Além do impacto humanitário e social, os
acidentes de trabalho também têm um reflexo econômico. Desde 2012,
foram mais de 423 milhões de dias de trabalho perdidos e R$ 95 bilhões
gastos com afastamentos acidentários pagos pelo Instituto Nacional do
Seguro Social (INSS).
O setor econômico com mais notificações
foi o de atendimento hospitalar, com 52,1 mil notificações somente em
2018 e mais de 378 mil de 2012 a 2018. O comércio varejista de
mercadorias em geral e a administração pública aparecem em seguida. A
ocupação mais frequente citada em notificações é a de alimentador de
linha de produção (6%), seguida de técnico de enfermagem (5%) e de
faxineiro (3%).
Cortes, laceração, ferida contusa e
punctura são 21% das lesões mais frequentes. As partes do corpo mais
atingida são as mãos (24%), e 15% das notificações têm como agentes
causadores máquinas e equipamentos, seguidos por agentes químicos (14%).
Por fim, um recorte por gênero mostra que os homens são os que mais se
acidentam, com mais de 3 milhões de notificações (68% dos casos).
Os números, contudo, refletem apenas os
acidentes com trabalhadores que têm ou tinham vínculo de emprego. Não
estão incluídos na estatística os trabalhadores informais e os
servidores públicos estatutários.
Prevenção de doenças e acidentes
Os locais de trabalho, muitas vezes
pelas próprias características das atividades desempenhadas – como a
manipulação de produtos químicos ou a exposição a agentes físicos ou
biológicos –, podem comprometer a saúde e a segurança do trabalhador,
seja de forma imediata ou com o passar do tempo. As medidas de saúde e
segurança no trabalho dizem respeito a uma série de normas e
procedimentos que buscam prevenir acidentes e doenças ocupacionais.

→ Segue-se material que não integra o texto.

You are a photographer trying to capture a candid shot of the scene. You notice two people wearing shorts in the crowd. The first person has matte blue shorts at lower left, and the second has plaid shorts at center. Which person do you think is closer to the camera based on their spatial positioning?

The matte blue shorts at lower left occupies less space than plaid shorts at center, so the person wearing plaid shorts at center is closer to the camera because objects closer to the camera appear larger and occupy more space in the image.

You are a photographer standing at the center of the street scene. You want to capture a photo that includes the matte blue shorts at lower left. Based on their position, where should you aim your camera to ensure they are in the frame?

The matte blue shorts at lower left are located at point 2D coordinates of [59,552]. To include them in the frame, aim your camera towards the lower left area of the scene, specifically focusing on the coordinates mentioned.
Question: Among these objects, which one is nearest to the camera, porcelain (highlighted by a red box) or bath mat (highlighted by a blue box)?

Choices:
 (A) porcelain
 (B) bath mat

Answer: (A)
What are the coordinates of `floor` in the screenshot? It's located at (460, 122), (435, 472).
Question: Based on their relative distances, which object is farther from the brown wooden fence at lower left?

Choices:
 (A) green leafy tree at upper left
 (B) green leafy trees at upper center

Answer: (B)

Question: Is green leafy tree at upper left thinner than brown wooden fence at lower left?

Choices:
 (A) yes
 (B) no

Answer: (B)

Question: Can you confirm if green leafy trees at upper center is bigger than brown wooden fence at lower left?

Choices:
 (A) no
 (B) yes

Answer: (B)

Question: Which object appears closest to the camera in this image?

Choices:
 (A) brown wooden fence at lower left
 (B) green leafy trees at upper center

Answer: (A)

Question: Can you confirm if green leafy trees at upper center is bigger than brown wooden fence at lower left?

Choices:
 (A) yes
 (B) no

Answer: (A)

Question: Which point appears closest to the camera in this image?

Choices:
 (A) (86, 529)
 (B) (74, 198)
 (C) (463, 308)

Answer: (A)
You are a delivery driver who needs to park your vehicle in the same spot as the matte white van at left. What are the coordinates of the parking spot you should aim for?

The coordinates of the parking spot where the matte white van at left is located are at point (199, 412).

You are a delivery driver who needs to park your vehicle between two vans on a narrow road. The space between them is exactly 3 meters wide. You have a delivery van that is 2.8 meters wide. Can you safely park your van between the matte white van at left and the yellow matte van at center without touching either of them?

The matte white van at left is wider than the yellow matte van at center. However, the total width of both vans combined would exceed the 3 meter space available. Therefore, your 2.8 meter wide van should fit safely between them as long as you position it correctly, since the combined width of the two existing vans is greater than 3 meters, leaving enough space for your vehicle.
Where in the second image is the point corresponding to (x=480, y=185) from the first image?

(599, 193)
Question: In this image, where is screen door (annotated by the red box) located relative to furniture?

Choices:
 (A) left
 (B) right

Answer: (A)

A segurança no trabalho envolve todos os
aspectos relacionados à saúde dentro do ambiente laboral. Doenças
ocupacionais, violência, assédio moral e sexual, acidentes de trabalho e
assuntos relacionados fazem parte dos temas que são observados.
Profissões específicas
Por se tratar de uma área técnica, há
profissões específicas para atuar neste ramo, com diferentes
competências. Os engenheiros de segurança do trabalho são responsáveis
por inspeções, laudos técnicos e planos de prevenção. Também contam com o
apoio de técnicos em segurança do trabalho. Na área da saúde, o tema
fica por conta dos médicos e dos enfermeiros do trabalho, responsáveis
pela saúde ocupacional.
Esses profissionais ficam encarregados
de garantir que as normas sobre a matéria sejam devidamente aplicadas.
Essas normas têm base na legislação brasileira e nas convenções
internacionais.
Direitos e deveres
O direito à saúde e à segurança no
trabalho aparece no rol de direitos sociais da Constituição da
República: “São direitos dos trabalhadores urbanos e rurais, além de
outros que visem à melhoria de sua condição social: redução dos riscos
inerentes ao trabalho, por meio de normas de saúde, higiene e segurança”
(artigo 7º, inciso XXII).
A Consolidação das Leis do Trabalho
(CLT) tem um capítulo específico para segurança e medicina do trabalho.
As empresas têm a obrigação de cumprir e fazer cumprir as normas de
segurança do trabalho e de instruir os empregados sobre as precauções
para evitar acidentes. Também é obrigatório à empresa fornecer
equipamentos de proteção individual (EPIs) adequados ao risco e em
perfeito estado de funcionamento (artigo 166).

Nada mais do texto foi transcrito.